Tubes like the type 2E31 subminiature tubes used in the Privat-ear were developed by Raytheon during WW-II for use in proximity fuses (electronic devices which caused shells to explode in the general vicinity of metal objects such as German V-1 "buzz bombs" or enemy aircraft).  Their first civilian use was in hearing aids which appeared during WW-II.  The first consumer radio to use subminiature tubes was the 1946 Belmont "Boulevard".  The Privat-ear was the second.

A tiny device invented by Bell Laboratories in 1948 was destined to doom battery-hungry tube radios such as this.  The first all-transistor radio appeared in 1954.

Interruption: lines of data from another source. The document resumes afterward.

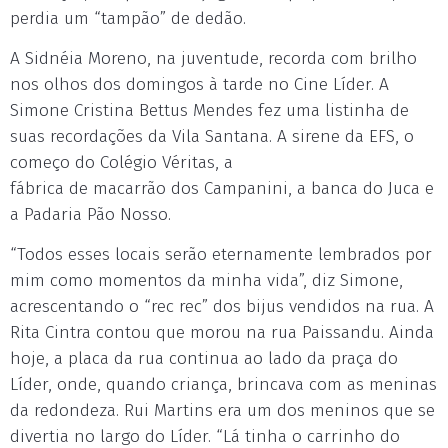
perdia um “tampão” de dedão.
A Sidnéia Moreno, na juventude, recorda com brilho
nos olhos dos domingos à tarde no Cine Líder. A
Simone Cristina Bettus Mendes fez uma listinha de
suas recordações da Vila Santana. A sirene da EFS, o
começo do Colégio Véritas, a
fábrica de macarrão dos Campanini, a banca do Juca e
a Padaria Pão Nosso.
“Todos esses locais serão eternamente lembrados por
mim como momentos da minha vida”, diz Simone,
acrescentando o “rec rec” dos bijus vendidos na rua. A
Rita Cintra contou que morou na rua Paissandu. Ainda
hoje, a placa da rua continua ao lado da praça do
Líder, onde, quando criança, brincava com as meninas
da redondeza. Rui Martins era um dos meninos que se
divertia no largo do Líder. “Lá tinha o carrinho do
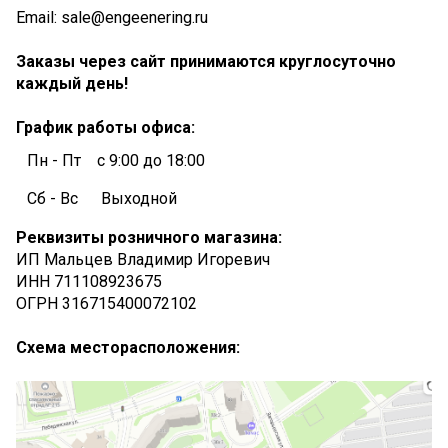
Email:
sale@engeenering.ru
Заказы через сайт принимаются круглосуточно
каждый день!
График работы офиса:
Пн - Пт
с 9:00 до 18:00
Сб - Вс
Выходной
Реквизиты розничного магазина:
ИП Мальцев Владимир Игоревич
ИНН 711108923675
ОГРН 316715400072102
Схема месторасположения:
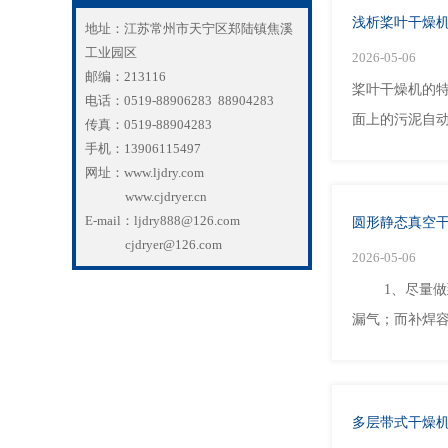
浅析桨叶干燥
地址：江苏常州市天宁区郑陆镇焦溪
工业园区
2026-05-06
邮编：213116
桨叶干燥机的
电话：0519-88906283 88904283
面上的污泥自动
传真：0519-88904283
手机：13906115497
网址：www.ljdry.com
www.cjdryer.cn
E-mail：ljdry888@126.com
圆形静态真空
cjdryer@126.com
2026-05-06
1、尽量做到
漏气；而补焊容
多层带式干燥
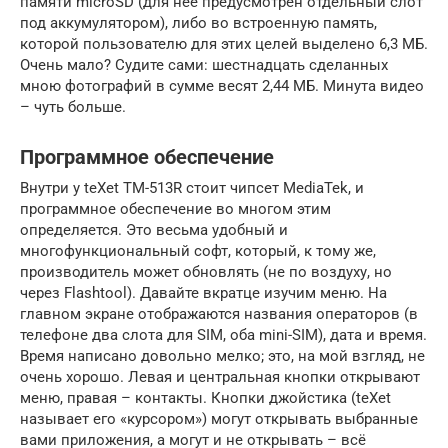
памяти microSD (для неё предусмотрен отдельный слот
под аккумулятором), либо во встроенную память,
которой пользователю для этих целей выделено 6,3 МБ.
Очень мало? Судите сами: шестнадцать сделанных
мною фотографий в сумме весят 2,44 МБ. Минута видео
– чуть больше.
Программное обеспечение
Внутри у teXet TM-513R стоит чипсет MediaTek, и
программное обеспечение во многом этим
определяется. Это весьма удобный и
многофункциональный софт, который, к тому же,
производитель может обновлять (не по воздуху, но
через Flashtool). Давайте вкратце изучим меню. На
главном экране отображаются названия операторов (в
телефоне два слота для SIM, оба mini-SIM), дата и время.
Время написано довольно мелко; это, на мой взгляд, не
очень хорошо. Левая и центральная кнопки открывают
меню, правая – контакты. Кнопки джойстика (teXet
называет его «курсором») могут открывать выбранные
вами приложения, а могут и не открывать – всё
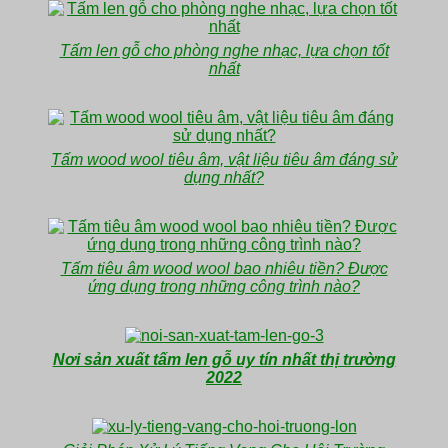
Tấm len gỗ cho phòng nghe nhạc, lựa chọn tốt
nhất
Tấm wood wool tiêu âm, vật liệu tiêu âm đáng sử
dụng nhất?
Tấm tiêu âm wood wool bao nhiêu tiền? Được
ứng dụng trong những công trình nào?
Nơi sản xuất tấm len gỗ uy tín nhất thị trường
2022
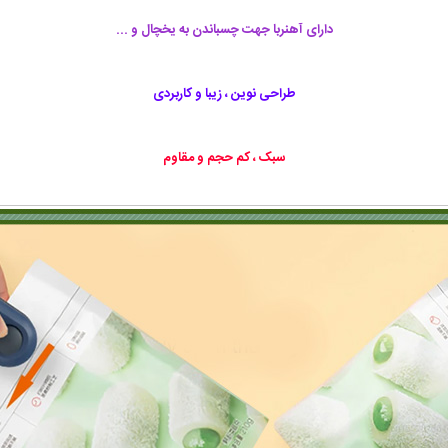
دارای آهنربا جهت چسباندن به یخچال و ...
طراحی نوین ، زیبا و کاربردی
سبک ، کم حجم و مقاوم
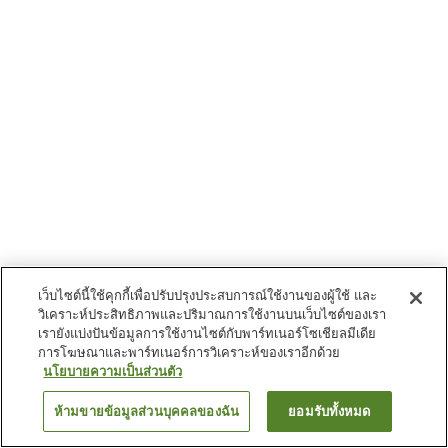
เว็บไซต์นี้ใช้คุกกี้เพื่อปรับปรุงประสบการณ์ใช้งานของผู้ใช้ และ
วิเคราะห์ประสิทธิภาพและปริมาณการใช้งานบนเว็บไซต์ของเรา
เรายังแบ่งปันข้อมูลการใช้งานไซต์กับพาร์ทเนอร์โซเชียลมีเดีย
การโฆษณาและพาร์ทเนอร์การวิเคราะห์ของเราอีกด้วย
นโยบายความเป็นส่วนตัว
ห้ามขายข้อมูลส่วนบุคคลของฉัน
ยอมรับทั้งหมด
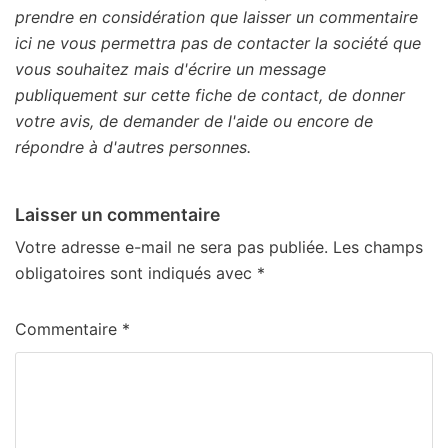
prendre en considération que laisser un commentaire
ici ne vous permettra pas de contacter la société que
vous souhaitez mais d'écrire un message
publiquement sur cette fiche de contact, de donner
votre avis, de demander de l'aide ou encore de
répondre à d'autres personnes.
Laisser un commentaire
Votre adresse e-mail ne sera pas publiée.
Les champs
obligatoires sont indiqués avec
*
Commentaire
*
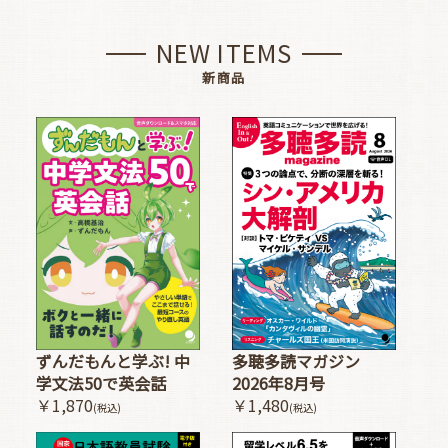
NEW ITEMS
新商品
多聴多読マガジン
ずんだもんと学ぶ! 中
2026年8月号
学文法50で英会話
￥1,480
￥1,870
(税込)
(税込)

This appears to have been Privat-ear's only product.  A factory invoice that was with this radio indicated that this one had been sent to a Philadelphia store as a sample.  It would be interesting to know whether an order for more radios followed.  Somehow, I don't think so.

This is the Privat-ear logo as it appears on the original presentation box for the radio.  It is the only external marking on the box.  The embossed foil sticker on the front of the radio is similar, but this version is much easier to see.

The Privat-ear used a reflex circuit, in which one tube served as an amplifier both at RF and audio frequencies.  This tube has copper wire wrapped around it, apparently to function as a shield.  Some of the tubes they used had silver colored conductive paint on them which had the same effect.  A germanium diode was the detector (the white object at the far left).  The second tube provided additional audio amplification, sufficient to drive the single crystal-type earphone.

The radio is tuned by moving the iron cores in and out of the two coils.  They are operated by a dial cord driven by the pulley at the left (just below the diode).  The radio was not designed to be serviced-the tubes were soldered into the circuit.  The only alignment that could be done involved moving the coils with respect to the cores and gluing them in place again.  Even so, the tuning was inaccurate, so a calibrated dial was out of the question.

To their credit, the designers used no paper or electrolytic capacitors in this radio, so as long as the radio is undamaged, and the tubes are not burned out, a Privat-ear should work as well today as it would have when new.